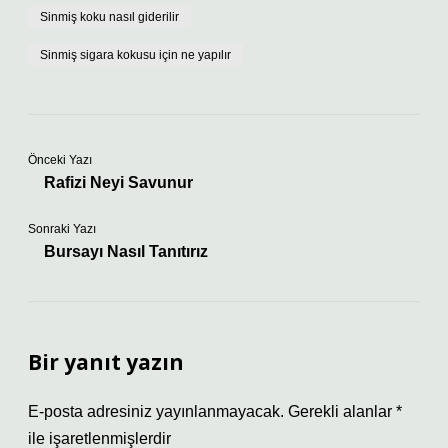
Sinmiş koku nasıl giderilir
Sinmiş sigara kokusu için ne yapılır
Önceki Yazı
Rafizi Neyi Savunur
Sonraki Yazı
Bursayı Nasıl Tanıtırız
Bir yanıt yazın
E-posta adresiniz yayınlanmayacak.
Gerekli alanlar
*
ile işaretlenmişlerdir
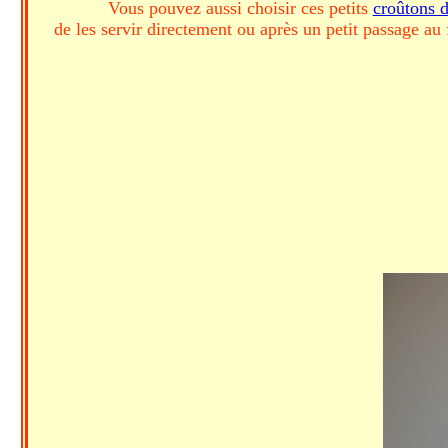
Vous pouvez aussi choisir ces petits
croûtons 
de les servir directement ou après un petit passage au 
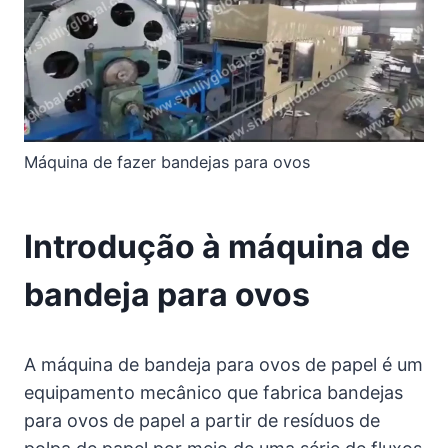
Máquina de fazer bandejas para ovos
Introdução à máquina de
bandeja para ovos
A máquina de bandeja para ovos de papel é um
equipamento mecânico que fabrica bandejas
para ovos de papel a partir de resíduos de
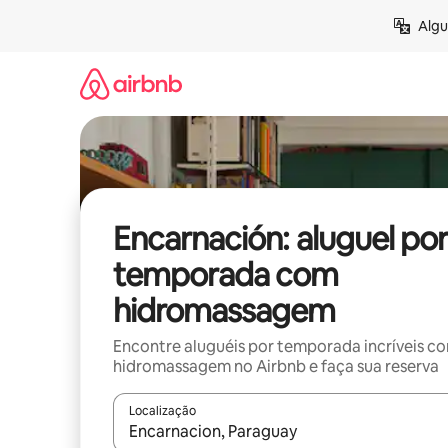
Pular
Algu
para
o
conteúdo
Encarnación: aluguel por
temporada com
hidromassagem
Encontre aluguéis por temporada incríveis c
hidromassagem no Airbnb e faça sua reserva
Localização
Quando os resultados estiverem disponíveis, expl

++++++++++++++++++++

▶ [Exercise prompt]
Please return all lines in the material above that include the word "ovos".

▶ [Exercise output]
Máquina de fazer bandejas para ovos
bandeja para ovos
A máquina de bandeja para ovos de papel é um
para ovos de papel a partir de resíduos de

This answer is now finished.